核家族とは具体的に、

  1. 夫婦とその未婚の子女
  2. 夫婦のみ
  3. 父親または母親とその未婚の子女

のいずれかからなる家族を指す。(ウィキペディア参照)

つまり簡単に言えば、おじいちゃんやおばあちゃんと同居していない家族ということです。
サザエさん一家のような3代世帯が減少しているのに対して、この核家族は毎年増加傾向にあり、全体の60%を占めています。しかし、基本的に長男は実家に直系家族として残りますが、次男や娘は家を出て行きます。となれば核家族が増えていくのは必然の流れですよね。
その家に生まれてきた子供の数を考えれば、それだけ家を出て行く子供も多いので核家族化は仕方がない部分ではあります。

ただ近年、長男でも実家に残りたくないという人は増えてきました。
その背景には家を継ぎたくない、親との同居が嫌などがあるようです。縁を切るとまではいかないものの、関係の希薄化を自ら進んで行っているのが現代人の特徴なんでしょうか。でも、現代人の感覚とは裏腹に核家族化はあまり良くない傾向だとされています。それには子供の成長が大きく関わっているようです。
「家庭の教育力の低下」「コミュニケーションの希薄化」「青少年非行」「不登校」「児童虐待」など、教育面に関する問題の原因には核家族化があげられています。

たとえば旦那は外で仕事をし、妻は家の中で育児を行うのが一般的な家庭のスタイルだとします。しかし、隔たれた空間で子供の相手をし続けて育児ノイローゼになり、結果、虐待を生むことがあります。また、離婚が当たり前に出来る今の時代で、内縁の夫の存在が虐待を生むこともあります。全ては人とのつながりの希薄さが生む、心の余裕が無いことでおきる事件です。

誰かに頼るということが、核家族化が進む中で出来なくなってきているんじゃないでしょうか。
とはいえ、核家族化であげられる子供の数々の問題点、これら全てが核家族化が原因というわけではないでしょう。一番の問題は親のあり方だと思います。

奥さんが育児ノイローゼにならないために旦那さんの育児への協力、内縁の夫の存在からなる母親の男性依存を失くすなど。ほかにも、最近では育児本やテレビで育児方法について紹介されていますが、それをどこまで信じられるかが問題です。

育児情報は巷に溢れかえっていますが、専門家が言っているんだから間違いないだろうと過信してしまうのは危険なことではないかと思います。
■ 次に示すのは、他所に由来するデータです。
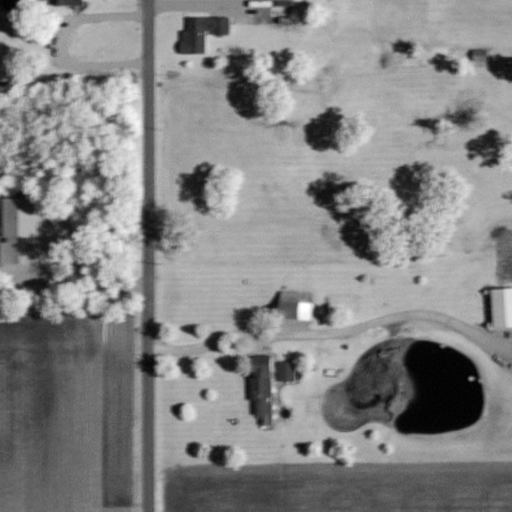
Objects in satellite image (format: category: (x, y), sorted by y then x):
building: (68, 1)
building: (202, 31)
building: (20, 233)
road: (149, 255)
building: (296, 303)
building: (502, 306)
building: (286, 369)
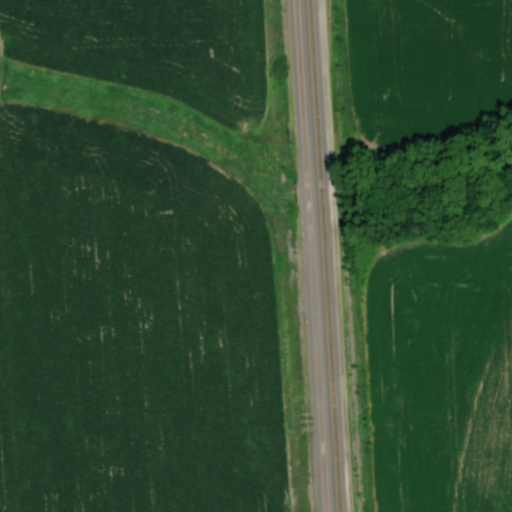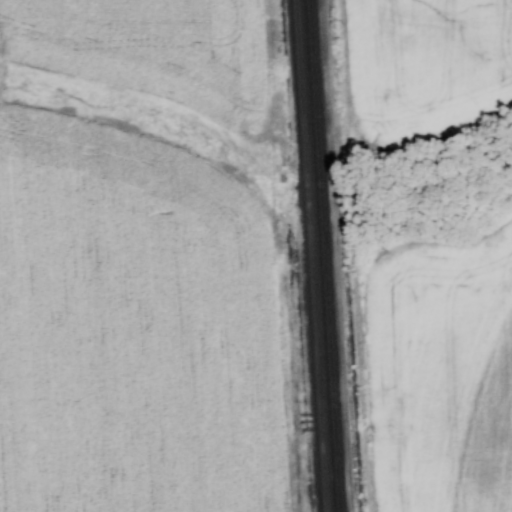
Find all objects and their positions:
railway: (315, 255)
railway: (327, 255)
昔の育て方は間違っていたなどという話も聞きますが、そもそも、そのやり方で子供はスクスク育って家庭を持つまでになったんですから、育児方法が間違っていたということもないでしょう。

核家族化によって、育児に関する古い知識の伝達というものもできなくなってきているようです。
両親との同居が嫌だと思う人は少なくはありませんが、親は居てくれたら経験や知識を持って育児の方法を教えてくれたり手助けをしてくれる大きな存在でもあります。
ただ、同居に関しても嫁や婿だけの問題じゃなく、姑・舅に問題ありな場合も少なくはありませんよね。家族が別々に暮らして行くことに何ら問題ない現代で、同居というのは難しいところです。